No two companies are identical. So, fitness is always an eye-opener for anyone who uses it. To test your fitness, take a sample of records and see how they perform for you.

Within fitness, look at:

  • Accuracy—does the data reflect reality
  • Integrity—does the fitness remain high through the data’s lifecycle?


It helps you identify if your data health problem stems from your provider or pipeline.

Within lineage, look at:

  • Source—is my data source provider behaving well?
  • Origin—where did the data already in my database come from?


These are the tools you can use to control what happens to your data or restrict it.

Within governance, look at:

  • Data Controls- How should data be governed and open?
  • Data Privacy- Who has sensitive information (PII)?
  • Security—who has access to the data? Can I control it? With enough granularity?
  • Regulation- Can we track and prove we’re compliant?


Your data may be fit, but is it accurate? If it is, then it may vary widely, or it can be stable. Stability is often neglected when it comes to data observability tools. There are many areas where data observability can help.

Within stability, look at:

  • Consistency—is the data going in the same direction? If it does, does it mean the same thing?
  • Dependability—the data is present when needed.
  • Timeliness—is it on time?
  • Bias—is there bias in the data? Is it representative of reality?

Good data quality for data engineers

Good data quality for data engineers comes when you have a pipeline that addresses all four data quality dimensions. This includes ensuring that the data is stable, consistent, and fit to purpose. As a data engineer, you have to tackle all aspects of data quality. This article about data quality in data engineering will help you identify the various components of data quality and build effective pipeline solutions. If you’re not optimizing for one dimension, you may be loading data that doesn’t match up with the ideal quality. This can cause fitness to suffer. On the ISS, engineers must keep a balance between oxygen, water, and pressure. Getting too low can kill an astronaut.

In our previous blog series on the blogs section, we have talked about data quality management, which entails the processes adopted by organizations to ensure data quality. The processes are geared towards deriving useful insights from data to draw accurate business results. Some which include;

Accurate gathering of data requirements

This is an important aspect of having good data quality. It aims at satisfying the requirements and delivering the data to clients and users for the purpose the data is intended.

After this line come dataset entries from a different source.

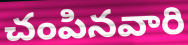
చంపినవారి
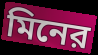
মিনের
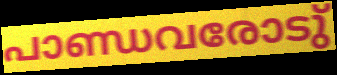
പാണ്ഡവരോടു്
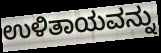
ಉಳಿತಾಯವನ್ನು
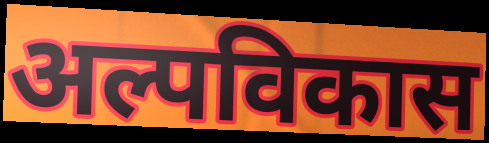
अल्पविकास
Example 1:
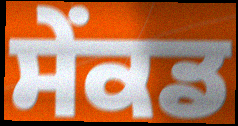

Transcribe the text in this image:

ਸੇਂਕਡ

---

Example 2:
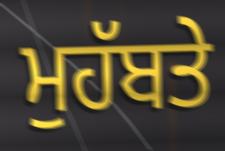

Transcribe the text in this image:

ਮੁਹੱਬਤੇ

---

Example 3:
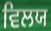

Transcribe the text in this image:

ਵਿਲਯ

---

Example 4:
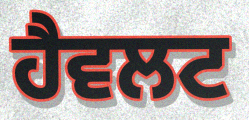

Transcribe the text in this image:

ਹੈਵਲਟ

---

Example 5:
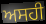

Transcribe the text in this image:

ਅਸਹੀ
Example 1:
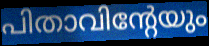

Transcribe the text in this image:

പിതാവിന്റേയും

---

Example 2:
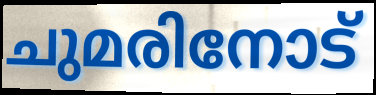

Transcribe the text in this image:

ചുമരിനോട്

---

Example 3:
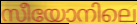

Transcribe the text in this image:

സീയോനിലെ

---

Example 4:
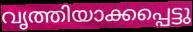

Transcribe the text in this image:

Monitoring and cleansing data

Monitoring and cleansing data involves verifying data against standard statistical measures. It involves validating data against matching defined descriptions and uncovering relationships within the data. This step also checks for the uniqueness of data and analyzes it for reusability.

Access control

Access control goes hand-in-hand with audit trails. People within an organization without proper access may have malicious intent and can do grave harm to vital data. Systems should ensure audit trails are clear and tamper-proof. These are not only a safety measure but also help to trace a problem, when it occurs.

Validate data input

A good system should require input validation from data from all sources – known and unknown. Data sources could be; users, other applications, and external sources. To enhance accuracy, all data should be verified and validated.

Remove duplicate data

Sensitive data from a repository in an organization can find its place in a document, spreadsheet, email, or in shared folders where users without proper access can tamper with it, and introduce duplicates. Cleaning up stray data and removing duplicates ensures data quality and integrity.


In the world of data engineering, we need data engineers to operate like other pipeline engineers — to be concerned and focused on the quality of the data running through their pipelines. To coordinate with the data science team or to implement standard testing. This can be as simple as schema validation and null checks. Ideally, you could also test for expected value ranges, private or sensitive data exposure, or sample data over time for statistical testing (i.e. testing distributions or other properties the data at large should have).